In normal circumstances, this would be a fair and robust response. It is a familiar trick of the powerful to contrive a fait accompli and then ask you for an alternative. Except in the case of Iraq, the fait accompli is not only the work of Bush and Blair. There have been four uprisings in Iraq since 1975 and countless attempted coups and assassinations. Every tactic except invasion has been tried. They all failed because terror works; because if you have enough poison gas and secret policemen and execute all potential rivals, then you will – like Stalin – die in your bed. In these circumstances, intervention on “humanitarian grounds” is no more self-evidently immoral in Iraq than it was in Kosovo, East Timor or Sierra Leone.

To be fair to the anti-war movement, not all its members are refusing to engage with Iraq. A representative of the Socialist Workers Party, the dominant force in the Stop the War Coalition, and the Labour MP George Galloway went to a conference in Cairo in December where the global anti-war movement was launched. An address by the Iraqi ambassador to Egypt in which he boasted of Saddam’s commitment to democracy caused a German delegate to storm out in disgust, but didn’t bother the SWP or Galloway.

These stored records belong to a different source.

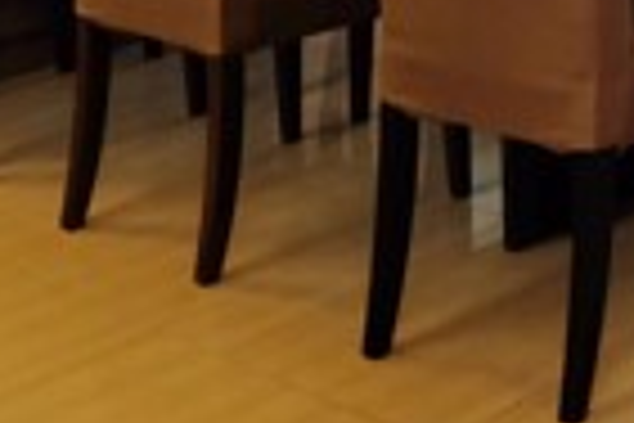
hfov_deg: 18.6
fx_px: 1796
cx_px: 827
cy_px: -396
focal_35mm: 102
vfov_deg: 12.1
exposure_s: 1/10
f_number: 3.5
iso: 200
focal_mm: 16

The shameless far left is, however, a minority. Most opponents of the war aren’t complicit with the regime: rather they evade what the regime has done. They are, as Cook’s speech showed, more concerned with thinking globally than acting locally.

The government and, I trust, all decent people, hope that the war will be short and with a minimum of casualties. There are credible reports that Iraqi soldiers do not want to do what so many Iraqis have already done and die for Saddam Hussein. If they refuse to fight, it could be over in weeks. Blair loyalists believe that the Prime Minister’s standing will be enhanced if a brief campaign is followed by grateful Iraqis welcoming the liberators.

If, however, opposition to war isn’t really about Iraq, then not even this happy scenario will restore Blair’s support.